▶ [PARTS OF THE EXERCISE]
a) According to the passage on engineering consent, in what month and year did the author's example of engineering consent take place?
b) List every person named in the passage on engineering consent.
c) Write the next part of the passage on engineering consent, picking up after its final sentence.

▶ [SELECTED PASSAGE]
Fifty shades of grey

Engineering consent takes many forms, from repeating empty slogans into which you are expected to drop in your meaning, to faking adoring crowds told not to ask questions while you give a speech called ‘a talk to factory workers’. Food banks in the modern age in a wealthy country are explained away as ‘a caring society providing for the needy’.

Scotland’s outstanding demand for autonomy, the right to exercise free will, is depicted continually as “divisive”, the cause of instability; open debate condemned as estranging.

The most common example of thought control we all encounter is limiting discussion. You are told certain subjects are not on the agenda. Only the range stated, (by the cartel running the institution) can be discussed, but everybody is welcome to express an opinion within those limits. (I can guess at the control wielded by the Board of Directors over Glasgow School of Art’s fire that blames no one. To make it a police matter loses the School its insurance pay out.) Whatever issue you wanted to protest about, you can’t. It isn’t on the agenda. You can always put it in writing to the director or CEO’s office but he’s likely to keep it there. Members of your committee never get to discuss your concerns. The issue is reduced to a minor problem.


A tearful Nayirah, but was it tears of shame?

An example of ‘hooking’ mass opinion

One of the best examples I know of engineering consent happened within recent memory.  It took place in October 1990 when George Bush was keen to whip up killing fervour in the west to invade Iraq. The US and particularly the UK resisted intervention, after all, Bush Senior had beaten Hussein’s army into a pulp.

▶ [Source records]
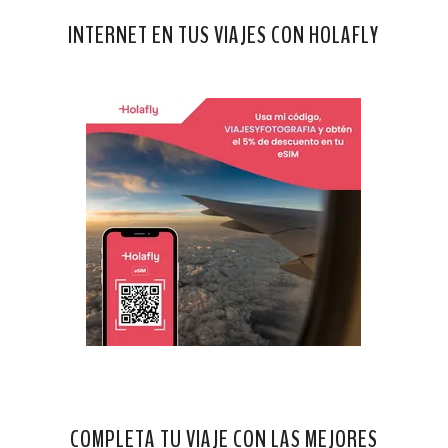
INTERNET EN TUS VIAJES CON HOLAFLY
COMPLETA TU VIAJE CON LAS MEJORES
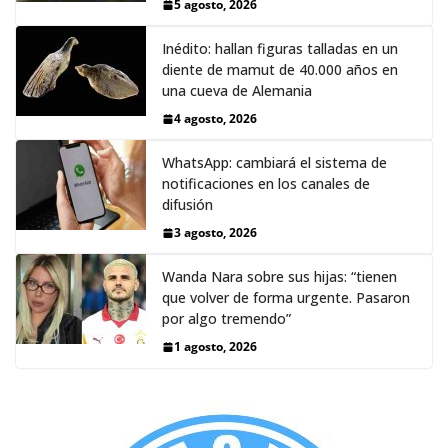
5 agosto, 2026
Inédito: hallan figuras talladas en un
diente de mamut de 40.000 años en
una cueva de Alemania
4 agosto, 2026
WhatsApp: cambiará el sistema de
notificaciones en los canales de
difusión
3 agosto, 2026
Wanda Nara sobre sus hijas: “tienen
que volver de forma urgente. Pasaron
por algo tremendo”
1 agosto, 2026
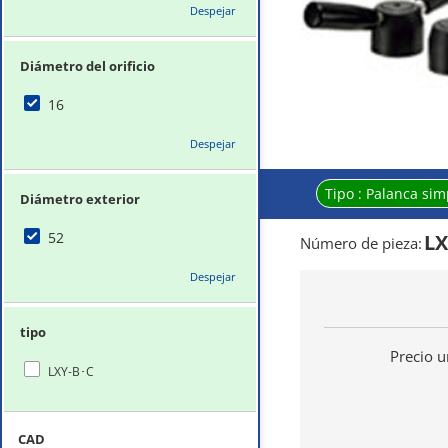
Despejar
Diámetro del orificio
16
Despejar
Tipo :
Palanca sim
Diámetro exterior
52
LX
Número de pieza
:
Despejar
tipo
Precio u
LXY-B･C
CAD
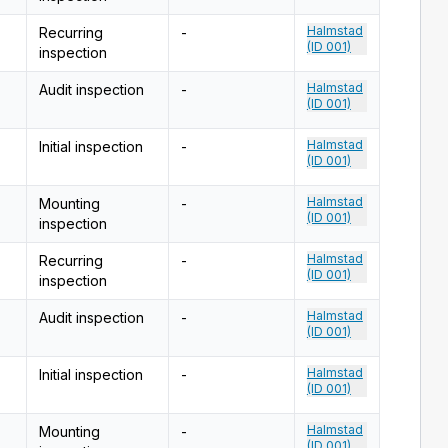
Halmstad
Recurring
-
(ID 001)
inspection
Halmstad
Audit inspection
-
(ID 001)
Halmstad
Initial inspection
-
(ID 001)
Halmstad
Mounting
-
(ID 001)
inspection
Halmstad
Recurring
-
(ID 001)
inspection
Halmstad
Audit inspection
-
(ID 001)
Halmstad
Initial inspection
-
(ID 001)
Halmstad
Mounting
-
(ID 001)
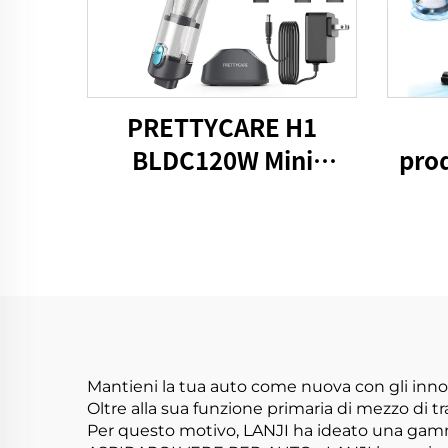
PRETTYCARE H1
BLDC120W Mini
prod
aspirapolvere senza fili
per auto
Mantieni la tua auto come nuova con gli inno
Oltre alla sua funzione primaria di mezzo di 
Per questo motivo, LANJI ha ideato una gamma 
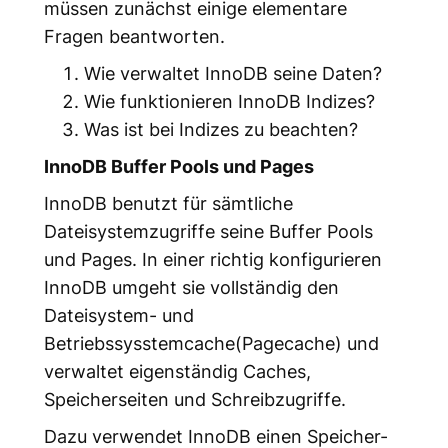
müssen zunächst einige elementare
Fragen beantworten.
Wie verwaltet InnoDB seine Daten?
Wie funktionieren InnoDB Indizes?
Was ist bei Indizes zu beachten?
InnoDB Buffer Pools und Pages
InnoDB benutzt für sämtliche
Dateisystemzugriffe seine Buffer Pools
und Pages. In einer richtig konfigurieren
InnoDB umgeht sie vollständig den
Dateisystem- und
Betriebssysstemcache(Pagecache) und
verwaltet eigenständig Caches,
Speicherseiten und Schreibzugriffe.
Dazu verwendet InnoDB einen Speicher-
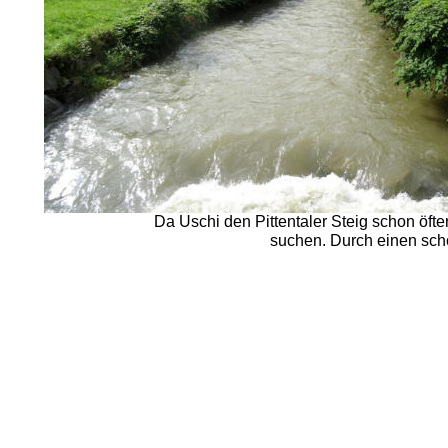
Da Uschi den Pittentaler Steig schon öfte
suchen. Durch einen schö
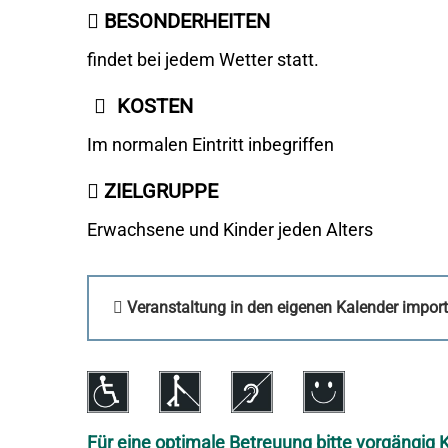
BESONDERHEITEN
findet bei jedem Wetter statt.
KOSTEN
Im normalen Eintritt inbegriffen
ZIELGRUPPE
Erwachsene und Kinder jeden Alters
Veranstaltung in den eigenen Kalender import
Für eine optimale Betreuung bitte vorgängig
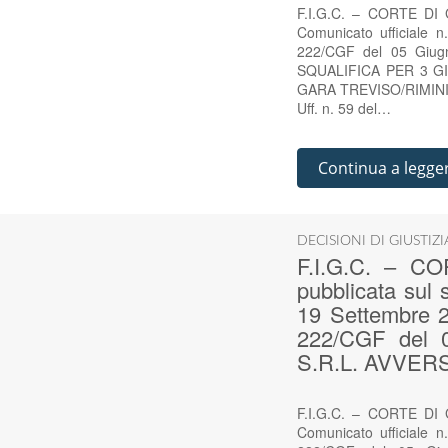
F.I.G.C. – CORTE DI G
Comunicato ufficiale 
222/CGF del 05 Giu
SQUALIFICA PER 3 G
GARA TREVISO/RIMINI DE
Uff. n. 59 del…
Continua a legge
DECISIONI DI GIUSTIZ
F.I.G.C. – C
pubblicata sul 
19 Settembre 2
222/CGF del
S.R.L. AVVER
F.I.G.C. – CORTE DI G
Comunicato ufficiale 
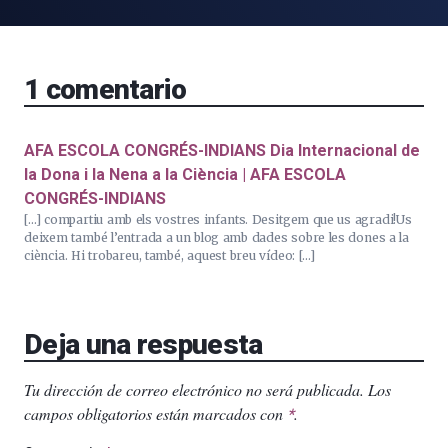
1
comentario
AFA ESCOLA CONGRÉS-INDIANS Dia Internacional de
la Dona i la Nena a la Ciència | AFA ESCOLA
CONGRÉS-INDIANS
[…] compartiu amb els vostres infants. Desitgem que us agradi!Us
deixem també l’entrada a un blog amb dades sobre les dones a la
ciència. Hi trobareu, també, aquest breu vídeo: […]
Deja una respuesta
Tu dirección de correo electrónico no será publicada.
Los
campos obligatorios están marcados con
.
*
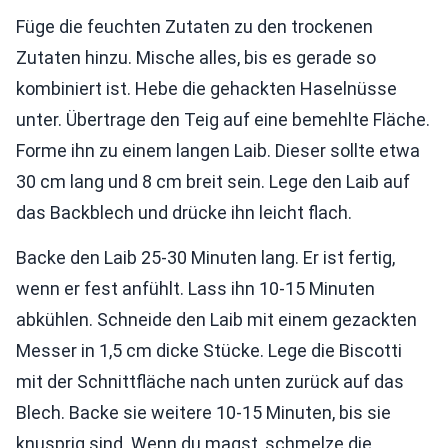
Füge die feuchten Zutaten zu den trockenen
Zutaten hinzu. Mische alles, bis es gerade so
kombiniert ist. Hebe die gehackten Haselnüsse
unter. Übertrage den Teig auf eine bemehlte Fläche.
Forme ihn zu einem langen Laib. Dieser sollte etwa
30 cm lang und 8 cm breit sein. Lege den Laib auf
das Backblech und drücke ihn leicht flach.
Backe den Laib 25-30 Minuten lang. Er ist fertig,
wenn er fest anfühlt. Lass ihn 10-15 Minuten
abkühlen. Schneide den Laib mit einem gezackten
Messer in 1,5 cm dicke Stücke. Lege die Biscotti
mit der Schnittfläche nach unten zurück auf das
Blech. Backe sie weitere 10-15 Minuten, bis sie
knusprig sind. Wenn du magst, schmelze die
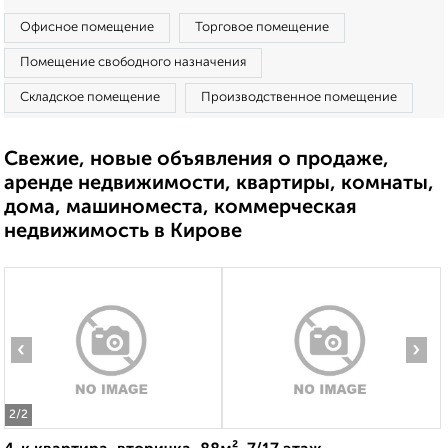
Офисное помещение
Торговое помещение
Помещение свободного назначения
Складское помещение
Производственное помещение
Свежие, новые объявления о продаже,
аренде недвижимости, квартиры, комнаты,
дома, машиноместа, коммерческая
недвижимость в Кирове
‹
›
2
/2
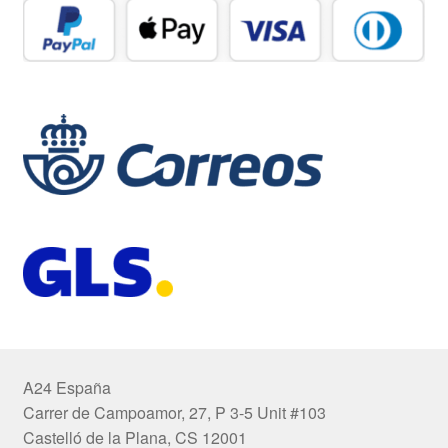
A24 España
Carrer de Campoamor, 27, P 3-5 Unit #103
Castelló de la Plana, CS 12001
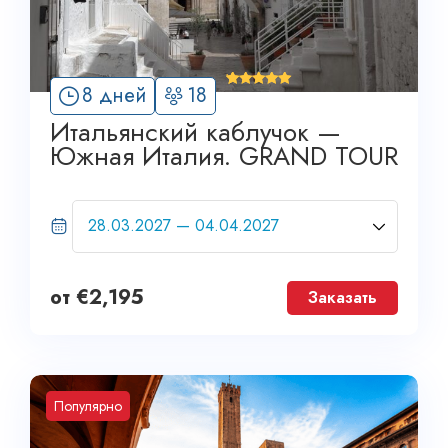
'
8 дней
18
6
Итальянский каблучок —
Южная Италия. GRAND TOUR
от
€
2,195
Заказать
Популярно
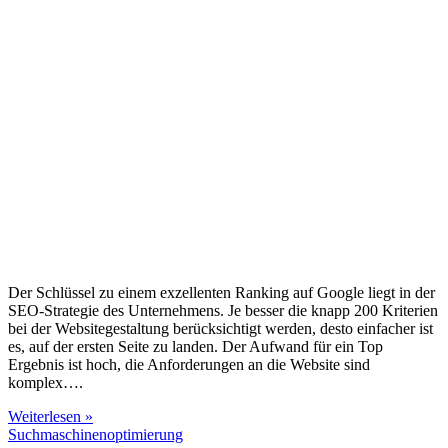
Der Schlüssel zu einem exzellenten Ranking auf Google liegt in der
SEO-Strategie des Unternehmens. Je besser die knapp 200 Kriterien
bei der Websitegestaltung berücksichtigt werden, desto einfacher ist
es, auf der ersten Seite zu landen. Der Aufwand für ein Top
Ergebnis ist hoch, die Anforderungen an die Website sind
komplex….
Weiterlesen »
Suchmaschinenoptimierung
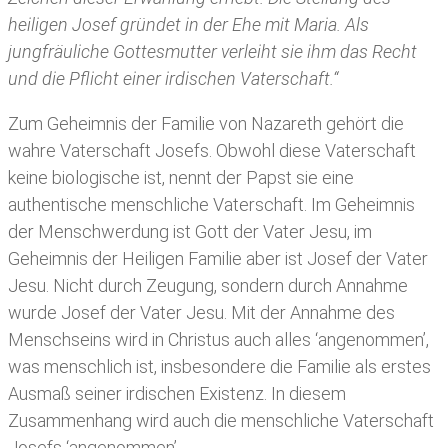
heiligen Josef gründet in der Ehe mit Maria. Als
jungfräuliche Gottesmutter verleiht sie ihm das Recht
und die Pflicht einer irdischen Vaterschaft.“
Zum Geheimnis der Familie von Nazareth gehört die
wahre Vaterschaft Josefs. Obwohl diese Vaterschaft
keine biologische ist, nennt der Papst sie eine
authentische menschliche Vaterschaft. Im Geheimnis
der Menschwerdung ist Gott der Vater Jesu, im
Geheimnis der Heiligen Familie aber ist Josef der Vater
Jesu. Nicht durch Zeugung, sondern durch Annahme
wurde Josef der Vater Jesu. Mit der Annahme des
Menschseins wird in Christus auch alles ‘angenommen’,
was menschlich ist, insbesondere die Familie als erstes
Ausmaß seiner irdischen Existenz. In diesem
Zusammenhang wird auch die menschliche Vaterschaft
Josefs ‘angenommen’.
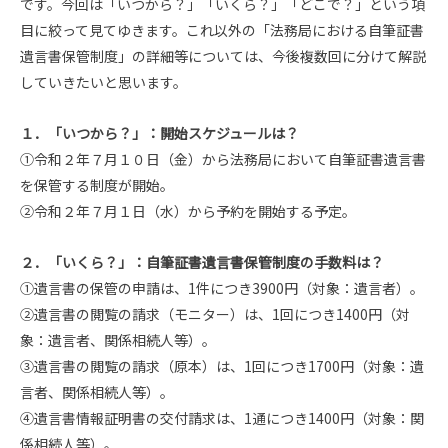
です。今回は「いつから？」「いくら？」「どこで？」という項
目に絞って見てゆきます。これ以外の「法務局における自筆証書
遺言書保管制度」の詳細等については、今後複数回に分けて解説
していきたいと思います。
１．「いつから？」：開始スケジュールは？
①令和２年７月１０日（金）から法務局において自筆証書遺言書
を保管する制度が開始。
②令和２年７月１日（水）から予約を開始する予定。
２．「いくら？」：自筆証書遺言書保管制度の手数料は？
①遺言書の保管の申請は、1件につき3900円（対象：遺言者）。
②遺言書の閲覧の請求（モニター）は、1回につき1400円（対
象：遺言者、関係相続人等）。
③遺言書の閲覧の請求（原本）は、1回につき1700円（対象：遺
言者、関係相続人等）。
④遺言書情報証明書の交付請求は、1通につき1400円（対象：関
係相続人等）。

▶ [RESPONSES IN ORDER]
a) October 1990.

b) Nayirah, George Bush (Bush Senior), and Hussein.

c)
A fifteen year-old Kuwaiti girl, identified as Nayirah, appeared in Washington before the House of Representatives’ Human Rights Caucus. She testified that Iraqi soldiers who invaded Kuwait tore hundreds of babies from hospital incubators and killed them. They stole the incubators, and wrecked hospital wards on their way out.

The testimony was flashed around the world. BBC and UK commercial television all recounted stories of this ‘atrocity’. It gave George Bush the cue to call Saddam Hussein – a one-time close ally of the US – ‘the Butcher of Baghdad’. He was a ‘tyrant worse than Hitler.’ Even today, a former political editor of the Guardian newspaper, Michael White, cutting a debater off, swore blind Hussein had killed thousands of Iraqi children. In fact, our soldiers killed over 500,000 Iraqi children as part of our ‘shock and awe’ bombing and the internal attacks since.

The story of babies taken from incubators was everywhere. It was time to invade Iraq and save the world from Hussein’s cruelty. Bush used Nayirah’s testimony to lambast the Democratic Party for proposing sanctions alone. He wanted outright bombardment.

Nayirah’s tearful story swayed the American public. They backed an invasion of Iraq. The UK’s Prime Minister Tony Blair quoted it in his speech to Westminster to secure British participation in the unlawful bombardment and invasion. Mission accomplished.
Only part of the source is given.